**What the task requires**
Report each line of the records where "java" occurs.

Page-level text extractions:
↓↓↓

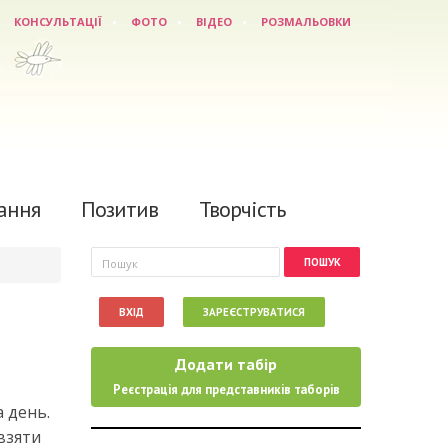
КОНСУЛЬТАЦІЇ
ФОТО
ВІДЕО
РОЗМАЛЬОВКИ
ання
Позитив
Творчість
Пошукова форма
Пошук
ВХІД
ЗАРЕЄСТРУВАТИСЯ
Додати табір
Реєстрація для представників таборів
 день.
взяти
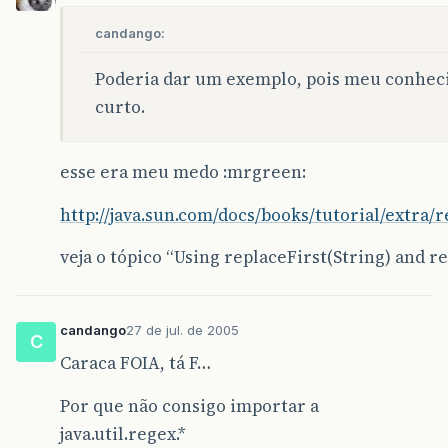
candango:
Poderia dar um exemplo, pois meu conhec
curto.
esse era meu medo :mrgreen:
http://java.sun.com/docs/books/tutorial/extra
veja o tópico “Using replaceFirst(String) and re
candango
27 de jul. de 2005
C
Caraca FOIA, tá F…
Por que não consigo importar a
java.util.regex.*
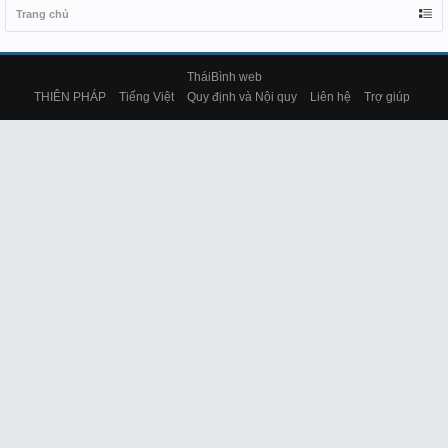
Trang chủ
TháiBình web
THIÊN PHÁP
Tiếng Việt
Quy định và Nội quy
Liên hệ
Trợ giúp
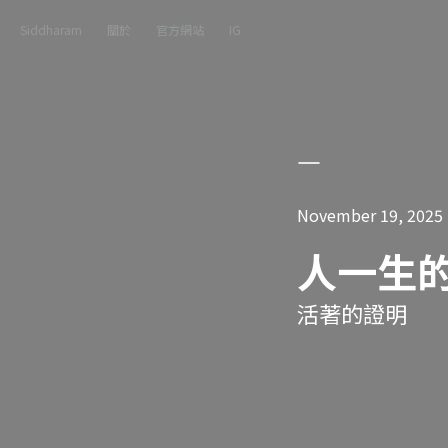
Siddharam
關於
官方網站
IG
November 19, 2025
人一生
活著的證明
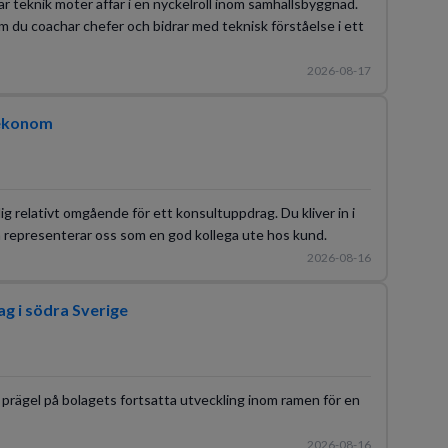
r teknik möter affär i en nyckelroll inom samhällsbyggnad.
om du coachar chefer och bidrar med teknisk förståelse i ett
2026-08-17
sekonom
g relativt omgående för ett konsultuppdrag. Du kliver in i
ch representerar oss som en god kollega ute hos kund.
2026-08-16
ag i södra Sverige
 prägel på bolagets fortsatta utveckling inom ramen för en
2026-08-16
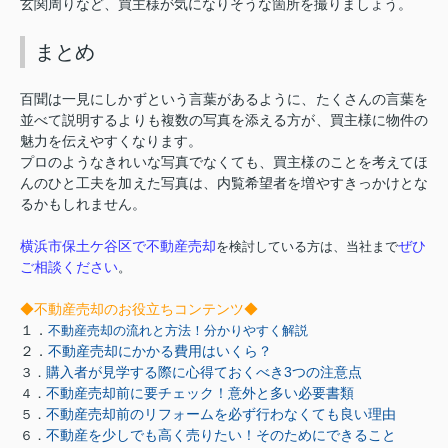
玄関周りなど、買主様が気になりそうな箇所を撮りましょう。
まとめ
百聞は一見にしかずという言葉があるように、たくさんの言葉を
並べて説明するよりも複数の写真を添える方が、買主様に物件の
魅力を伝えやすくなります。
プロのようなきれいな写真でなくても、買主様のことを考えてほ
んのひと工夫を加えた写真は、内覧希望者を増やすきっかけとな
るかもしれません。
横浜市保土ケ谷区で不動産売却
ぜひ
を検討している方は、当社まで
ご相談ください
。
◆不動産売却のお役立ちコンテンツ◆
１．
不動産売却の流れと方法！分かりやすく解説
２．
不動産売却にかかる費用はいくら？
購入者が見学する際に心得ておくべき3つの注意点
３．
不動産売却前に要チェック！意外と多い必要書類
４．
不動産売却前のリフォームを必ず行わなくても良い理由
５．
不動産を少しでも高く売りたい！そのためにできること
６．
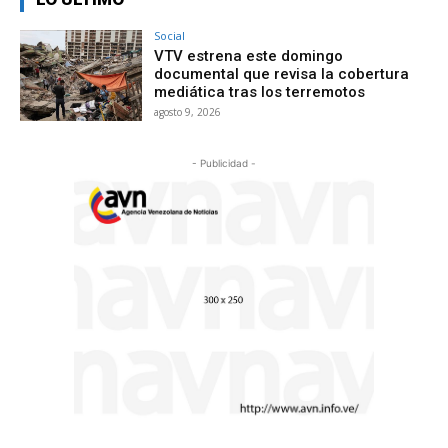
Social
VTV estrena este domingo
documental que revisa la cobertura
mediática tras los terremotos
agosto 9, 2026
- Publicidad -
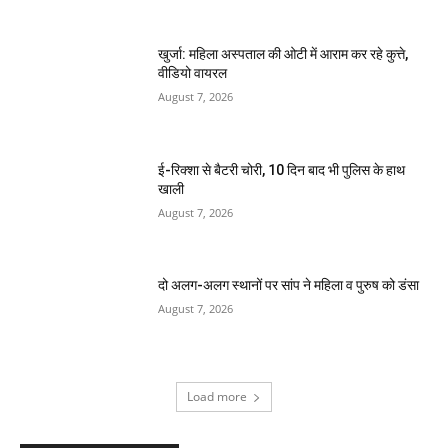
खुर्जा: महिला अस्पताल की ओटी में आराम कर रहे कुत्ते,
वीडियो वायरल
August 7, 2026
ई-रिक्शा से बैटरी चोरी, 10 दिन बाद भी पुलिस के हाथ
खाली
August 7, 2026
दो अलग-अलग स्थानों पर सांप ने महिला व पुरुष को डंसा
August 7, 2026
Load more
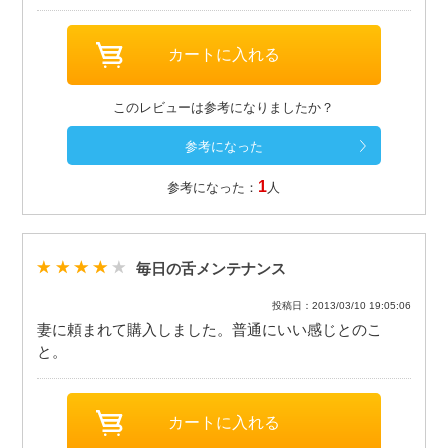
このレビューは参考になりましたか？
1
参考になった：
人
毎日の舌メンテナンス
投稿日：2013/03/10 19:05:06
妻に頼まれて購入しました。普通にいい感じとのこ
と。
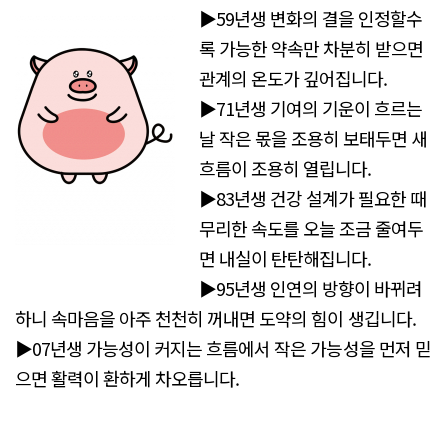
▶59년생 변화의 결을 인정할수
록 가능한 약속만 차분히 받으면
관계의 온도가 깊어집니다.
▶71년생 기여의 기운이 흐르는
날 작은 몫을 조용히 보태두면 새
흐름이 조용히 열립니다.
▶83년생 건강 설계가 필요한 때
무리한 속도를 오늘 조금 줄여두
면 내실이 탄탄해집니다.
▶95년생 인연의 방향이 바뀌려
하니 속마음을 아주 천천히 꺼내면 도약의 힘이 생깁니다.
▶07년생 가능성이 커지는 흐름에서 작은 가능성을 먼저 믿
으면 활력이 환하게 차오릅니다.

↑↑↑
↓↓↓

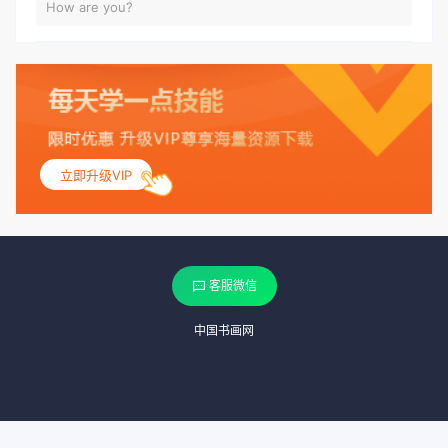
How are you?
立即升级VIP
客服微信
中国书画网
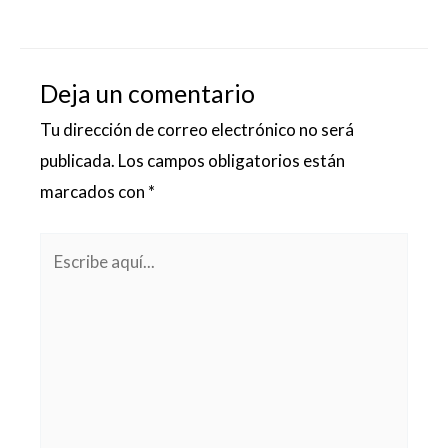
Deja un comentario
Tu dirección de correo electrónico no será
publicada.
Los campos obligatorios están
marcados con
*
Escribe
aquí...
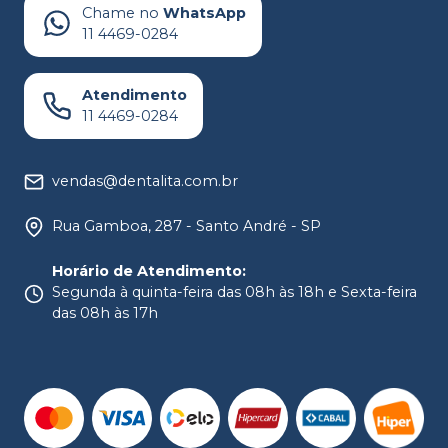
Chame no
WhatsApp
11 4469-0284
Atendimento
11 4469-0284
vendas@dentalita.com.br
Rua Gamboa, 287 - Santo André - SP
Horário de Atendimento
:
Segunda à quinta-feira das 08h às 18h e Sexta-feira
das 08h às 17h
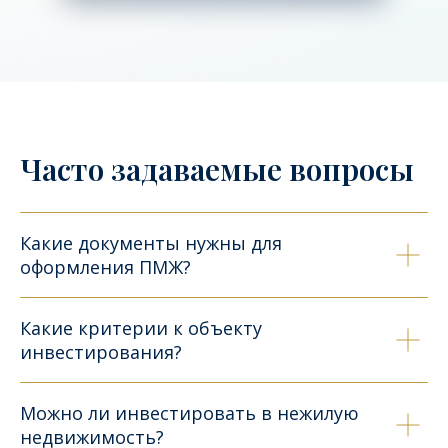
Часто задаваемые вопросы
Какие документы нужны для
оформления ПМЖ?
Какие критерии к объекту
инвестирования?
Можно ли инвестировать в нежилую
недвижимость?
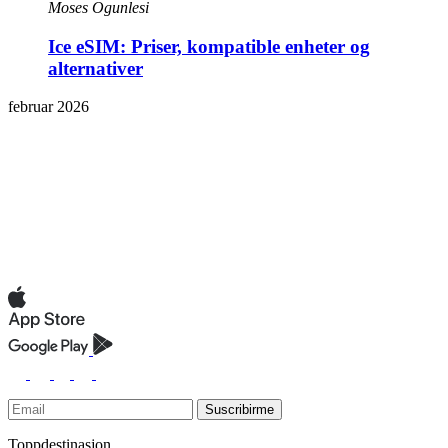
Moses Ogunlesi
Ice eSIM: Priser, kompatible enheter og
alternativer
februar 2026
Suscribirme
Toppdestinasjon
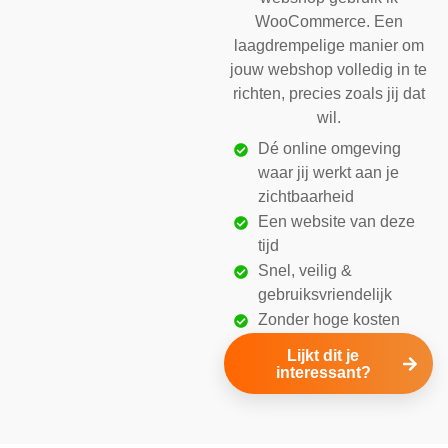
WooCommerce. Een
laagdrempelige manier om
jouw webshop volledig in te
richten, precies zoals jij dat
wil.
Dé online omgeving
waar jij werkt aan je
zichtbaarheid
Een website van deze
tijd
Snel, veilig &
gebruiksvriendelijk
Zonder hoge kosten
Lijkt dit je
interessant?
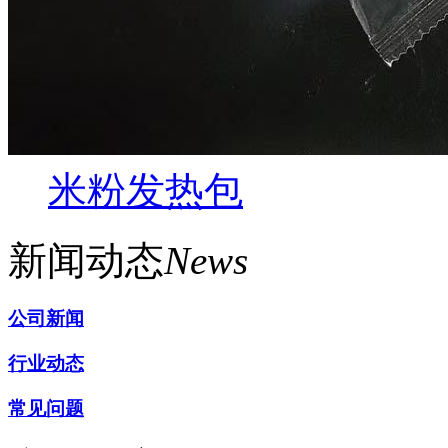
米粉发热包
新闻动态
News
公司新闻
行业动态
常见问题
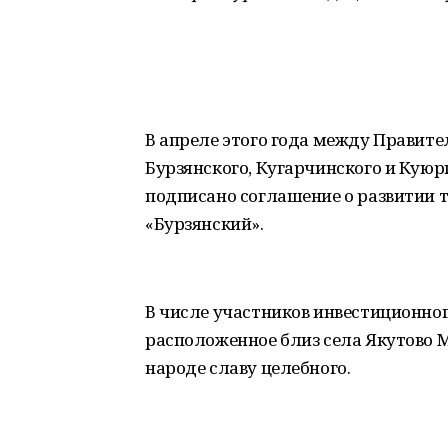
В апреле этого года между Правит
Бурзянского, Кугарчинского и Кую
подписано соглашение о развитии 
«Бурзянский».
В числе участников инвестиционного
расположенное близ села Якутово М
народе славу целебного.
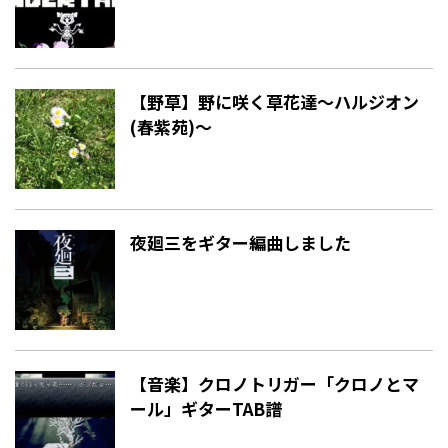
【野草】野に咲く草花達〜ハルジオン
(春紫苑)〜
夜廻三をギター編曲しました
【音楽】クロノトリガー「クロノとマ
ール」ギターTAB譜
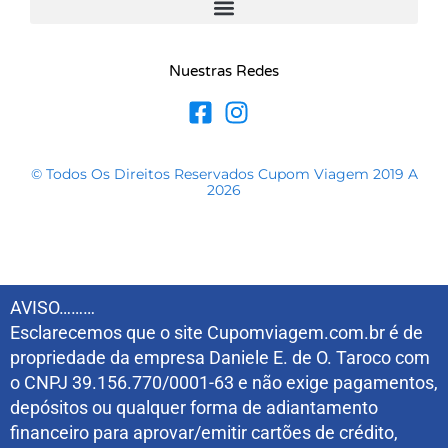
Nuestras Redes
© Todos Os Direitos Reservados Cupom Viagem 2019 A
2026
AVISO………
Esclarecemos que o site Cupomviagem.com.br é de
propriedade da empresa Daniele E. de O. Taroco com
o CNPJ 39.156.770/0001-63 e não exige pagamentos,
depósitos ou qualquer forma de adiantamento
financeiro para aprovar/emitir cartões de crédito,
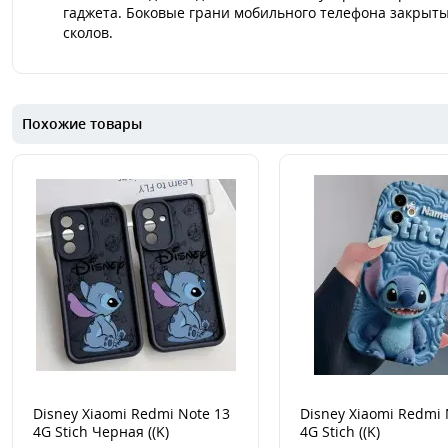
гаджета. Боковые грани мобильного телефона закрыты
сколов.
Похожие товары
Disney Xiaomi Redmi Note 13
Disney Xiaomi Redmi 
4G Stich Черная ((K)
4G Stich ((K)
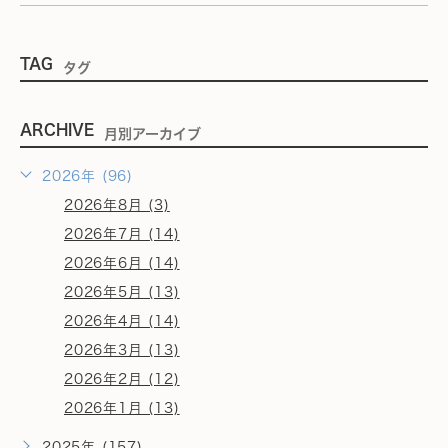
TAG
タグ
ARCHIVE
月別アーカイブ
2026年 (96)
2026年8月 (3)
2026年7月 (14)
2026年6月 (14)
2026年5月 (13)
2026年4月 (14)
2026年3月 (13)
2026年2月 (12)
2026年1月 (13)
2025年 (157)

↑↑↑

**Task answer**
http://java.sun.com/docs/books/tutorial/extra
java.util.regex.*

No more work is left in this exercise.